(Exercise aim)
Please state how many lines of the data contain "GNOME". The number by itself is enough.
::: Raw data :::
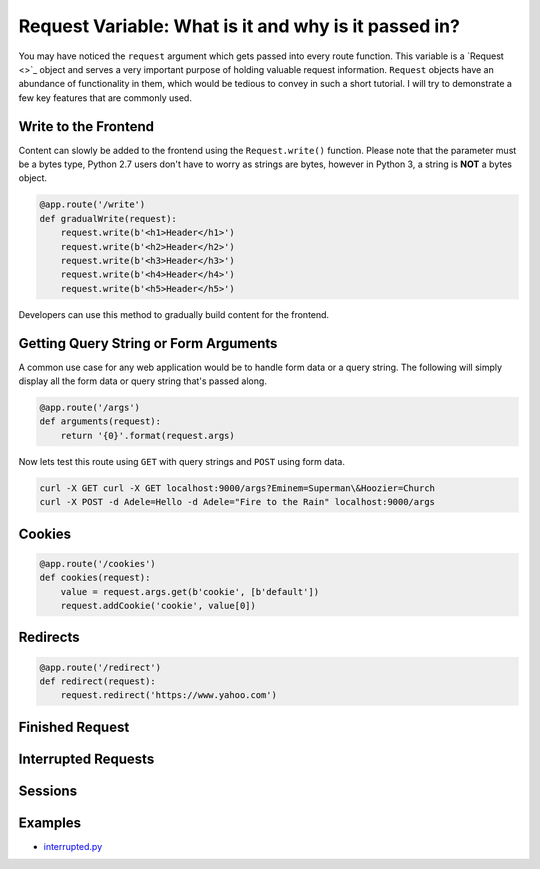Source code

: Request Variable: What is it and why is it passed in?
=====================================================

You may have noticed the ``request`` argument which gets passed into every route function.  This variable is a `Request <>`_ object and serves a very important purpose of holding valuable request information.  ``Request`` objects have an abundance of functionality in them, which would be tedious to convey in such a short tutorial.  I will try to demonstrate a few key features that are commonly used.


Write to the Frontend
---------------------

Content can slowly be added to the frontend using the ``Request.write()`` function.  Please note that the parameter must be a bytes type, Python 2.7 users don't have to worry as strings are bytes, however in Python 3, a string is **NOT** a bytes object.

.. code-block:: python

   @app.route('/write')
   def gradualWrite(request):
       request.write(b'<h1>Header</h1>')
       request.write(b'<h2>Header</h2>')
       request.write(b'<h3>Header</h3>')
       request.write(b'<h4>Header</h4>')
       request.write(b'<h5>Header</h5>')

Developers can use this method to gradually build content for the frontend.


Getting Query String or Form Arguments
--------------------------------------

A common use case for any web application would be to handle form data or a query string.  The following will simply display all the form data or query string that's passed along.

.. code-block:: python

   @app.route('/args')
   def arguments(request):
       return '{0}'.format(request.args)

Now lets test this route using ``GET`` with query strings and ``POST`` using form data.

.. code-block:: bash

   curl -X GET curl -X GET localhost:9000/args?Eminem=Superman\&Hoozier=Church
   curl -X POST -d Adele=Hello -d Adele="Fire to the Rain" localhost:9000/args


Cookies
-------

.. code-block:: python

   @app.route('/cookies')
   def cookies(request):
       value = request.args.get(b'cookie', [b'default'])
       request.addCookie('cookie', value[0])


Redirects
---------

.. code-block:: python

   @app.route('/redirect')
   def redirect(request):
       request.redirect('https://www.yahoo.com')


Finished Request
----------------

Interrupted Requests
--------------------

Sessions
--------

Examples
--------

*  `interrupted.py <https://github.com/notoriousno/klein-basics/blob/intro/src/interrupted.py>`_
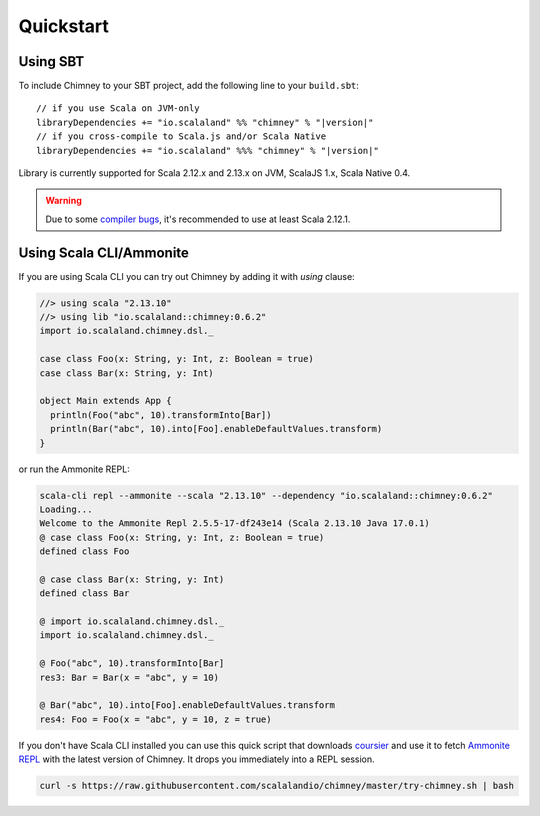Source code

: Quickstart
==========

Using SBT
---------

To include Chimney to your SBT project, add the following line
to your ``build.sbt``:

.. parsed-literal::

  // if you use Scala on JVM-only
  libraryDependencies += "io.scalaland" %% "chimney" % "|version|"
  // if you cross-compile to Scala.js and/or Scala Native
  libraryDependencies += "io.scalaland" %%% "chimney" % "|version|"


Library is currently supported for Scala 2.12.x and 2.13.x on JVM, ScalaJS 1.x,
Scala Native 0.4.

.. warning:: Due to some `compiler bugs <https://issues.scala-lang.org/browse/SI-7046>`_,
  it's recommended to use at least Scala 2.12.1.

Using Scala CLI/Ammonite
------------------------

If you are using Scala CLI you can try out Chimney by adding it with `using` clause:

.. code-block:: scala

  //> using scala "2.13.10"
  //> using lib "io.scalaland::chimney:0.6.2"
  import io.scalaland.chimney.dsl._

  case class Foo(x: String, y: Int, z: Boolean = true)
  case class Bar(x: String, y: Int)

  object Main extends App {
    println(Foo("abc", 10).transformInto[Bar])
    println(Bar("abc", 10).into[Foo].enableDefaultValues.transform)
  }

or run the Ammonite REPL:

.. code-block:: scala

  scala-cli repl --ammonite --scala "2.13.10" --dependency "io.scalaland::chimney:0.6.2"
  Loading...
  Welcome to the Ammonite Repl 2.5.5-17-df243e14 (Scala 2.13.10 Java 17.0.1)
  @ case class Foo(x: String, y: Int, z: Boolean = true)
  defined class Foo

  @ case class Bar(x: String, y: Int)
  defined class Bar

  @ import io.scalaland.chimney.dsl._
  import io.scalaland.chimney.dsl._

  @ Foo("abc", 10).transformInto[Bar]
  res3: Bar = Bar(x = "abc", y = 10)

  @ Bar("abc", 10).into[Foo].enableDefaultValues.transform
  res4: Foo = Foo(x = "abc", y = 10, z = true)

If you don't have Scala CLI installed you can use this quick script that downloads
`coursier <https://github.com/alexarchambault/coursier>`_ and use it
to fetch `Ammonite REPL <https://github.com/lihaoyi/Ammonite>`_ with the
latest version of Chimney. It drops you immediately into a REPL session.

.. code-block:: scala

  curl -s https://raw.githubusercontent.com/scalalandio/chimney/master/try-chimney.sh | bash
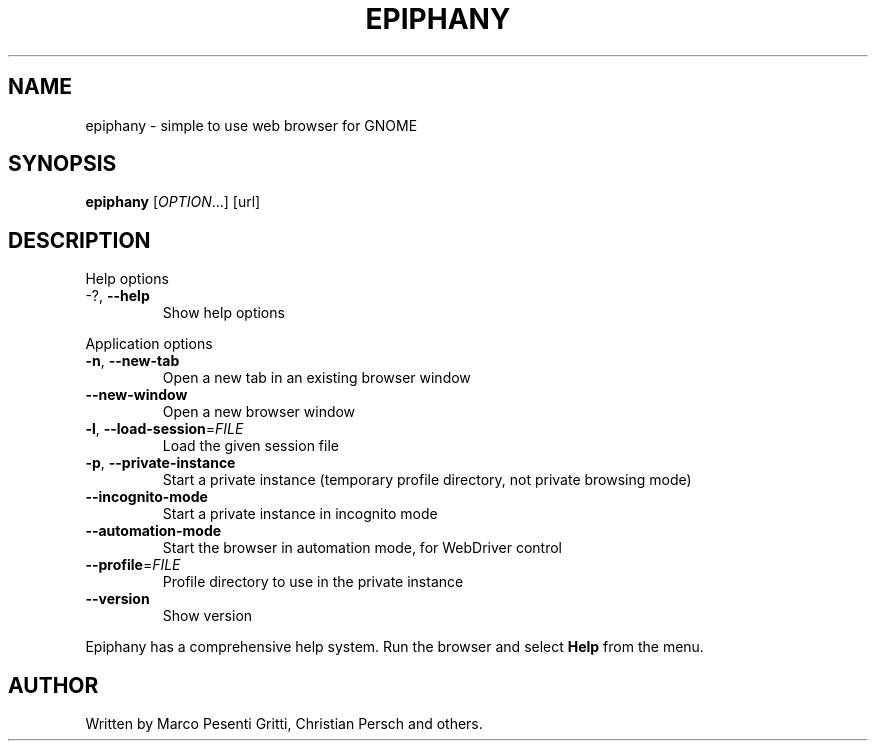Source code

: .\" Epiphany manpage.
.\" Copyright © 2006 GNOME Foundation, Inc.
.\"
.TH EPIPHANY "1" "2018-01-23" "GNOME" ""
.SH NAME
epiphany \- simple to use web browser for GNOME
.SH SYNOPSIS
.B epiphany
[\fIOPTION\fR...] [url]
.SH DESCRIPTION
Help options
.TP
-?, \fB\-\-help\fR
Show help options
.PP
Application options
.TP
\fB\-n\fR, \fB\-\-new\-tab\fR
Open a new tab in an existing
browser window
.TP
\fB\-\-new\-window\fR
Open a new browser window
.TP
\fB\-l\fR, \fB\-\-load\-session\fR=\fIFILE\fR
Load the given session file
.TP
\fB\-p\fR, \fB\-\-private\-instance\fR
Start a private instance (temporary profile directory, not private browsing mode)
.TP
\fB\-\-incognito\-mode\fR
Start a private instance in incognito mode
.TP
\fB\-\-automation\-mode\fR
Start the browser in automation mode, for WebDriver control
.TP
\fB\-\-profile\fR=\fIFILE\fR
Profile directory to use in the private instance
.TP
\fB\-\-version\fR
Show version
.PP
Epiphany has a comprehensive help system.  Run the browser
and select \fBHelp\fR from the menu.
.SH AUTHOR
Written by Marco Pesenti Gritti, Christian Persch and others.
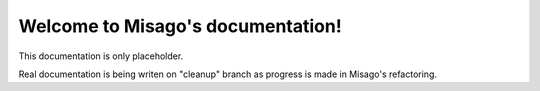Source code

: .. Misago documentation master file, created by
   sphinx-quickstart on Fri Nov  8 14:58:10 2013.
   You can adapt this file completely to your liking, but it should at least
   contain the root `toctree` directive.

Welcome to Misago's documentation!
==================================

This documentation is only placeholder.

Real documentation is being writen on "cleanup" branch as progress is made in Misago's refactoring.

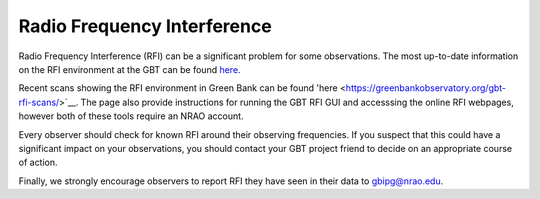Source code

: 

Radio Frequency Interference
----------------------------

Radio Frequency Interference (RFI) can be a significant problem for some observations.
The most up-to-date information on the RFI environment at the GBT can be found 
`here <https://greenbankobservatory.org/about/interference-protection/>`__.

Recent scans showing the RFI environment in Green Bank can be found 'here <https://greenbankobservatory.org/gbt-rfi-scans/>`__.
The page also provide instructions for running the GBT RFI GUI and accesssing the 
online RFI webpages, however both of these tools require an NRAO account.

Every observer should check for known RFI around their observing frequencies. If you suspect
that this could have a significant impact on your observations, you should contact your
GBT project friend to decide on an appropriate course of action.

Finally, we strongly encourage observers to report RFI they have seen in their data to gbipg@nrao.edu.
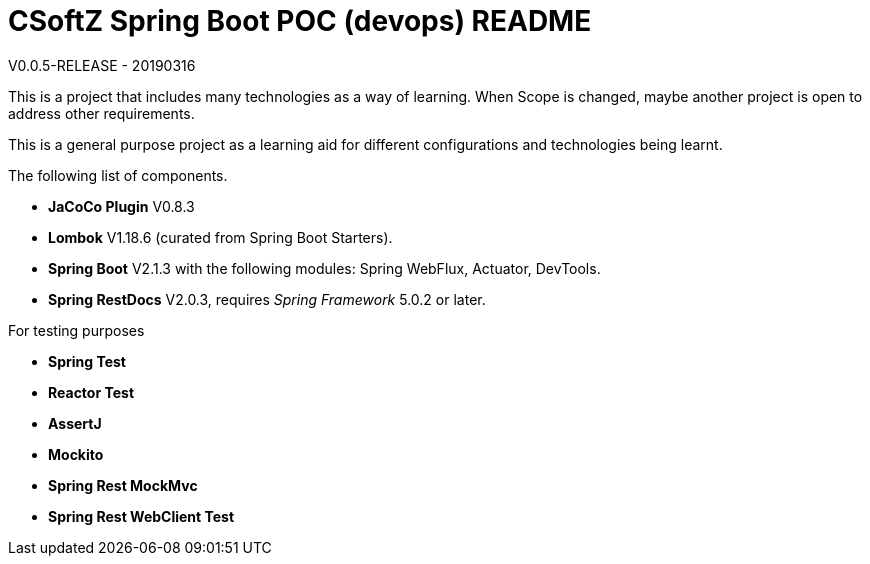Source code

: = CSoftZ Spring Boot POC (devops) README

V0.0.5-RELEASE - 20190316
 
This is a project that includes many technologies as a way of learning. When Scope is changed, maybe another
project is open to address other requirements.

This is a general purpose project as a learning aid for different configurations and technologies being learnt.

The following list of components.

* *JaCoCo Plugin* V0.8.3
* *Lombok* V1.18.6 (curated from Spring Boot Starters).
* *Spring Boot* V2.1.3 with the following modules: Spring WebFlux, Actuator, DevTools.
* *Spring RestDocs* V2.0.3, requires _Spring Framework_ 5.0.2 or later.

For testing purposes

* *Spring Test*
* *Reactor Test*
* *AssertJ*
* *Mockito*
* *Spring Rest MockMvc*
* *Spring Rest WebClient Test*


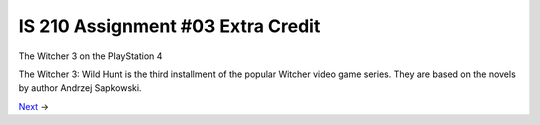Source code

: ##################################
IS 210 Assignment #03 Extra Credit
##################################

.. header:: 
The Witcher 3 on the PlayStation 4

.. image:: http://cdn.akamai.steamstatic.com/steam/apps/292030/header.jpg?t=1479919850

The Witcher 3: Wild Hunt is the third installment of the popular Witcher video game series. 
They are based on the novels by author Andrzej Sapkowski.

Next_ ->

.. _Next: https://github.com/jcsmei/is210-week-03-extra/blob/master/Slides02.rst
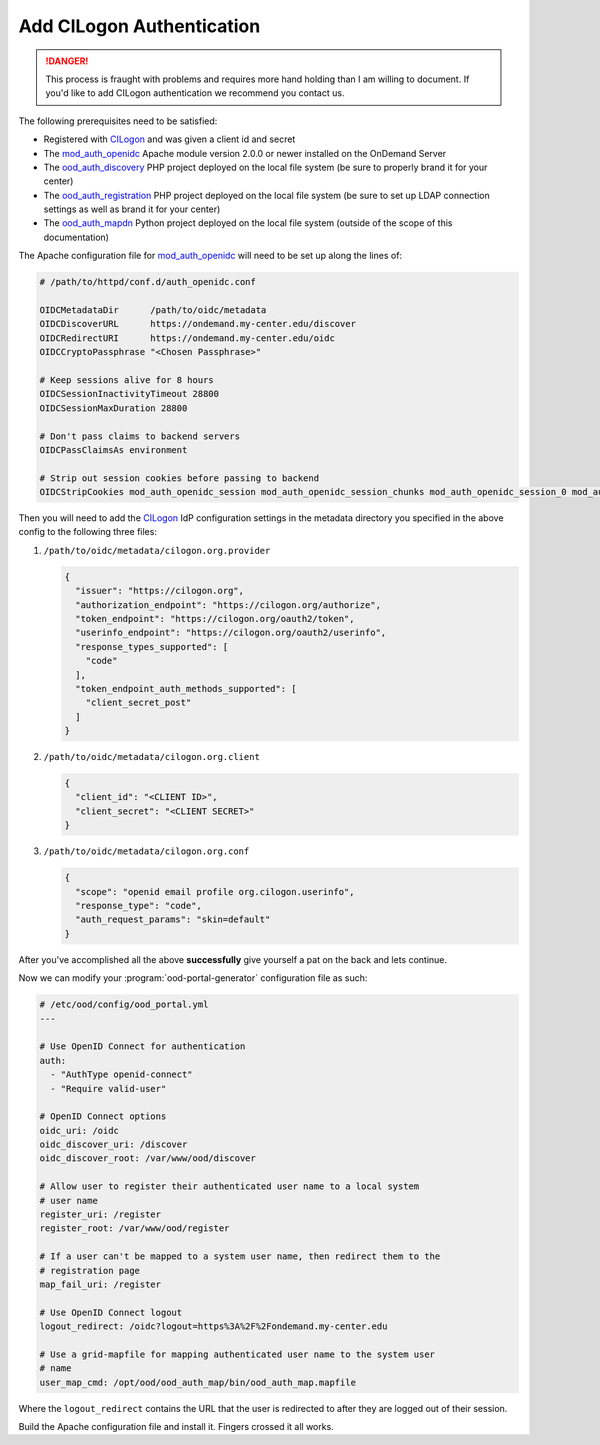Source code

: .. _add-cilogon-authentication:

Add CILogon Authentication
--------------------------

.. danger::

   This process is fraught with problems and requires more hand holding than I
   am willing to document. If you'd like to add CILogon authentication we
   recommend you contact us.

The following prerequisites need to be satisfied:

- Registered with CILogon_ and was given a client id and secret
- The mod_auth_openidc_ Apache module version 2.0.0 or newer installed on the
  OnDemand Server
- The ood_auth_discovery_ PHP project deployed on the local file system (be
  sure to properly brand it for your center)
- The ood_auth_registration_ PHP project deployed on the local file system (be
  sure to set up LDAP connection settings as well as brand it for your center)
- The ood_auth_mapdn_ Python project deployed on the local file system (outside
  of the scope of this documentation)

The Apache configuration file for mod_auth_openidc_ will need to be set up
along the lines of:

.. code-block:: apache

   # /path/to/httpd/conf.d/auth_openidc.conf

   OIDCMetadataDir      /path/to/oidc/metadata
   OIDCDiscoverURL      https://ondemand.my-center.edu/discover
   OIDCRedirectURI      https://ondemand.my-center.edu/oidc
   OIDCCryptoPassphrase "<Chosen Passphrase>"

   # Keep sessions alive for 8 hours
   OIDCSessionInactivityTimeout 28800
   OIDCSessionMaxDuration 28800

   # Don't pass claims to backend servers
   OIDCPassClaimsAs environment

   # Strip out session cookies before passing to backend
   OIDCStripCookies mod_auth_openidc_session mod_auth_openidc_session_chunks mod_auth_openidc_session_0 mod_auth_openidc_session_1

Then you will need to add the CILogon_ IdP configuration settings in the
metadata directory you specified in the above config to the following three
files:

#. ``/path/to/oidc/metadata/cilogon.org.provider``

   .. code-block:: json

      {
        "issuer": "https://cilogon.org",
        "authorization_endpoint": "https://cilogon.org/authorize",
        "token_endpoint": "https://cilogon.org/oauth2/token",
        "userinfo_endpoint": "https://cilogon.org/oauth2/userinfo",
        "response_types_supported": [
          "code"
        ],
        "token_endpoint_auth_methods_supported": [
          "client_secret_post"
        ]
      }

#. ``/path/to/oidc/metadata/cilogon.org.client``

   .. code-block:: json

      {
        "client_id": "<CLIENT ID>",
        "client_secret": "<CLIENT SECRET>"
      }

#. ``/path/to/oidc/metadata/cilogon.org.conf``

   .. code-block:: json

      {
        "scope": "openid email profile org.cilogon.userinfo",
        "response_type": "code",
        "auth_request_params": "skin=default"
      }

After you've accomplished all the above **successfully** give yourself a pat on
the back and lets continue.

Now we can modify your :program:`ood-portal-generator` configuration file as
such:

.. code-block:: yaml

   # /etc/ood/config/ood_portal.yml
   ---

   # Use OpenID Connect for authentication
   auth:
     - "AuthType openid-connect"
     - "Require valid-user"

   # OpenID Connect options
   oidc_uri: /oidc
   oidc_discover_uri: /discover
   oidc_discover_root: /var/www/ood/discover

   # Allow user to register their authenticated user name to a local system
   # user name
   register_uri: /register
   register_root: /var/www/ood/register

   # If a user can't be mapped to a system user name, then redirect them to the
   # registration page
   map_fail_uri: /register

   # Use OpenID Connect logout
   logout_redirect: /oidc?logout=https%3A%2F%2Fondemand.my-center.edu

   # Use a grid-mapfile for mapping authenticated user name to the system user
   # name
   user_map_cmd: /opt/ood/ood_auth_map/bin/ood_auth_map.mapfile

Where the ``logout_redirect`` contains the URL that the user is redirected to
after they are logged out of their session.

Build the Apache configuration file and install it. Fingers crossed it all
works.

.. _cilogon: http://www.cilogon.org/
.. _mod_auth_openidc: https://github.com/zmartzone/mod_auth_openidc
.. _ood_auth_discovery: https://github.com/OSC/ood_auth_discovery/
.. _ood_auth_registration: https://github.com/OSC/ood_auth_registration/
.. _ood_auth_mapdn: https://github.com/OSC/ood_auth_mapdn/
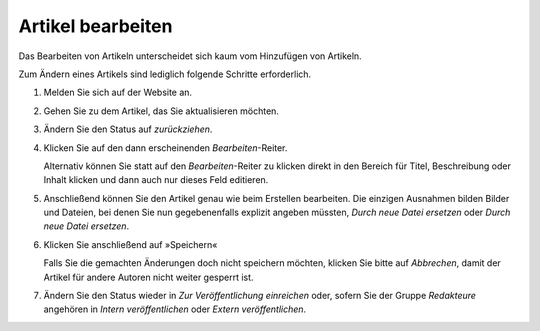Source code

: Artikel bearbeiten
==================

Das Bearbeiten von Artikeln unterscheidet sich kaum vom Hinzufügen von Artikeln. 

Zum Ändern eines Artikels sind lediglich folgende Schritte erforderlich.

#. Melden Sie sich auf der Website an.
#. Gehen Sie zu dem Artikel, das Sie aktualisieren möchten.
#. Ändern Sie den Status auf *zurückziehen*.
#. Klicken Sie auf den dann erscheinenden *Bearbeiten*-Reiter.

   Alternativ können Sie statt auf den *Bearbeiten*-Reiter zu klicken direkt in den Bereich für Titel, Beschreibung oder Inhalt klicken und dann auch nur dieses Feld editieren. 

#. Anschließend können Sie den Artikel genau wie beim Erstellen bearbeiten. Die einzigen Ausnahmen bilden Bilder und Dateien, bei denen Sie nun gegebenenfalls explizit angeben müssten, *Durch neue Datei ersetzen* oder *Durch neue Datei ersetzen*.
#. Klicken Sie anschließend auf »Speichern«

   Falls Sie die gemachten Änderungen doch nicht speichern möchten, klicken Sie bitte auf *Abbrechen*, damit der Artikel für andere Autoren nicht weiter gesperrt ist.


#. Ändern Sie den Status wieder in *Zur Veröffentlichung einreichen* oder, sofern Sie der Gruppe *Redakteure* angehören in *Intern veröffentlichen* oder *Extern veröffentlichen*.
:::
(Problem solution)
3